Temple at centre of caste war in Deve Gowda’s constituency
A temple in Karnataka has emerged as the latest flashpoint of a caste war in former prime minister HD Deve Gowda’s parliamentary constituency, escalating a raging debate over social and gender bias in some religious places of the country.india Updated: Apr 29, 2016 15:59 IST
A temple in Karnataka has emerged as the latest flashpoint of a caste war in former prime minister HD Deve Gowda’s parliamentary constituency, escalating a raging debate over the social divide in the country.
The intervention of the state government and the National Human Rights Commission (NHRC) has so far failed to resolve the dispute between the dominant upper caste, Vokkaligga, and the Dalit community in Sigaranahalli, a village of 330 households in Hassan district.
The tussle, which has even led to violence, has drawn in the former prime minister, whose son HD Revanna is the local MLA.
Trouble began in August last year after some men of the dominant Vokkaligga caste objected to four Dalit women entering the temple to offer prayers.

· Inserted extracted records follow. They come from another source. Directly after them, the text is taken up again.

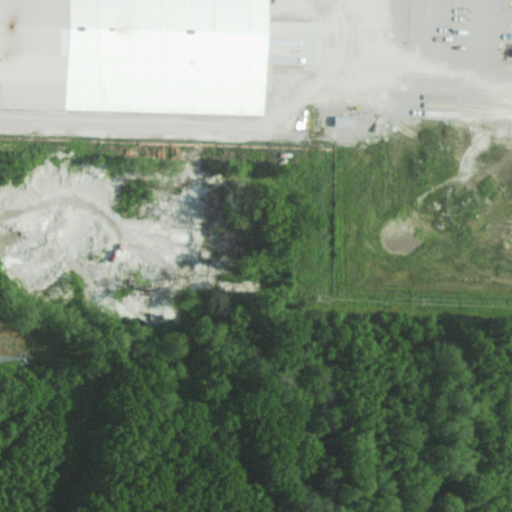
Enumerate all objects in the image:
building: (132, 54)
building: (341, 119)
road: (207, 125)
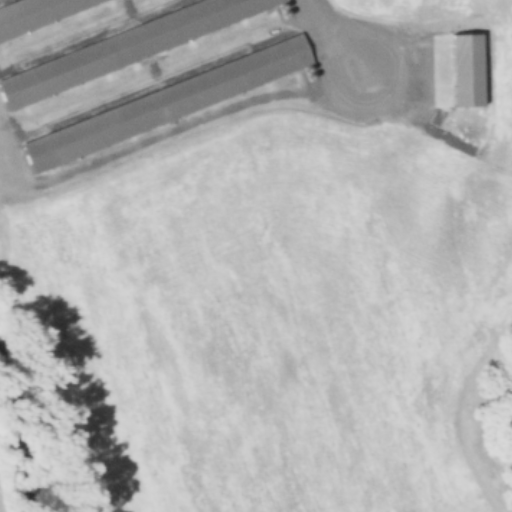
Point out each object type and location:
building: (33, 11)
building: (33, 13)
building: (127, 46)
building: (121, 48)
building: (463, 70)
building: (463, 70)
building: (164, 101)
road: (189, 127)
crop: (256, 256)
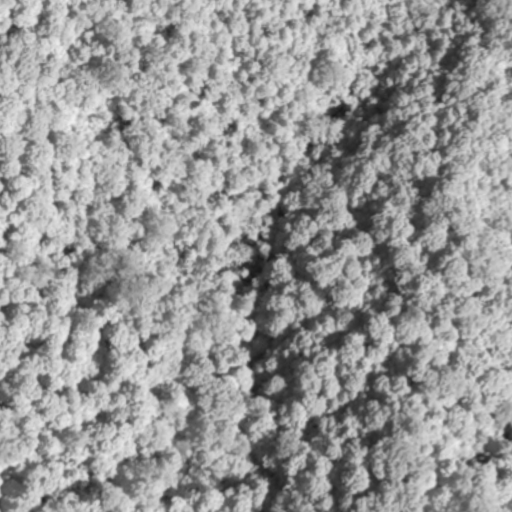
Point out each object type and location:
railway: (510, 3)
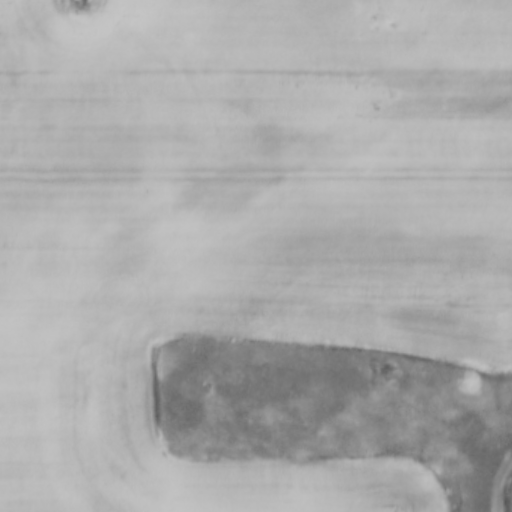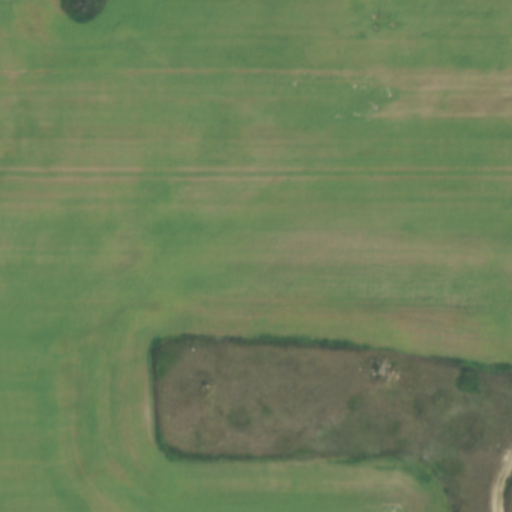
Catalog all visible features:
road: (501, 482)
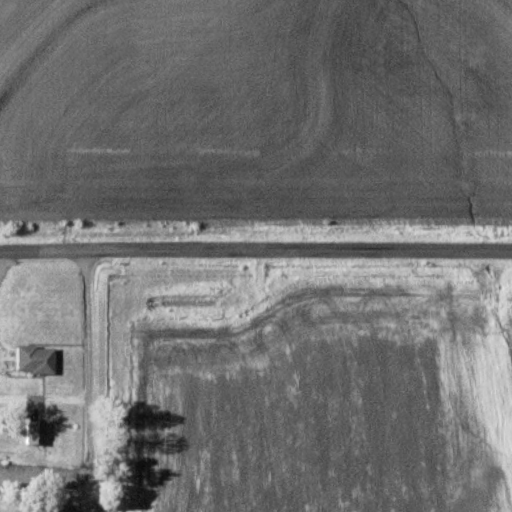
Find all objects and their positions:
road: (255, 249)
building: (33, 357)
road: (92, 365)
building: (32, 430)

They were chided and fined Rs 1,000 each.
The matter rested there until a Kannada newspaper reported that Dalits were barred from even entering the local community centre named ‘Vokkaliggara Samudaya Bhavan’ and partially built with development funds allotted by Deve Gowda.
The NHRC intervened and asked ordered the district administration to sort out the issue.
The Vokkaliggas – to which Deve Gowda belongs – retaliated by locking the temple and imposing a social boycott on the Dalits.
On April 1, the upper caste reopened the temple after performing “cleansing rituals” for which they reportedly spent about Rs 2 lakhs. The Dalits complained to district officials, and when top officials arrived at the village, they were attacked. Rahul Kumar Shahapurwad, the superintendent of police, was among those injured.
The violence forced the local officials to act. They have since taken control of the temple and tasked the village accountant to open it twice a day for everyone including Dalits.
The name of the community centre has also been erased with a fresh coat of paint. But the tensions are far from being buried with members of the dominant caste abandoning the temple altogether.
“What harm have we done to these people? Why do they treat us like this?” asked Thayamma, one of the four Dalit women fined for entering the temple. “We must have justice.”
Deve Gowda, on his part, said he is ashamed at the developments in Sigaranahalli, just 5km from his own native village of Haradanahalli.
“I have represented the constituency since 1964. Has there been any such instance reported till now? Why is this happening now, for the last 8 months,” he asked.
But political rivals say he is to be blamed. For one, Vokkaliggas of the area are mostly his supporters. Deve Gowda is allegedly pandering to them by rooting for a separate community hall for the Dalits.
“They (Gowdas) are least bothered about upholding the constitutional rights of the Dalits of their constituency. If Deve Gowda would just come once to the village and hold a meeting the issue will be resolved instantly,” said Dharmesh, the district secretary of the CPIM.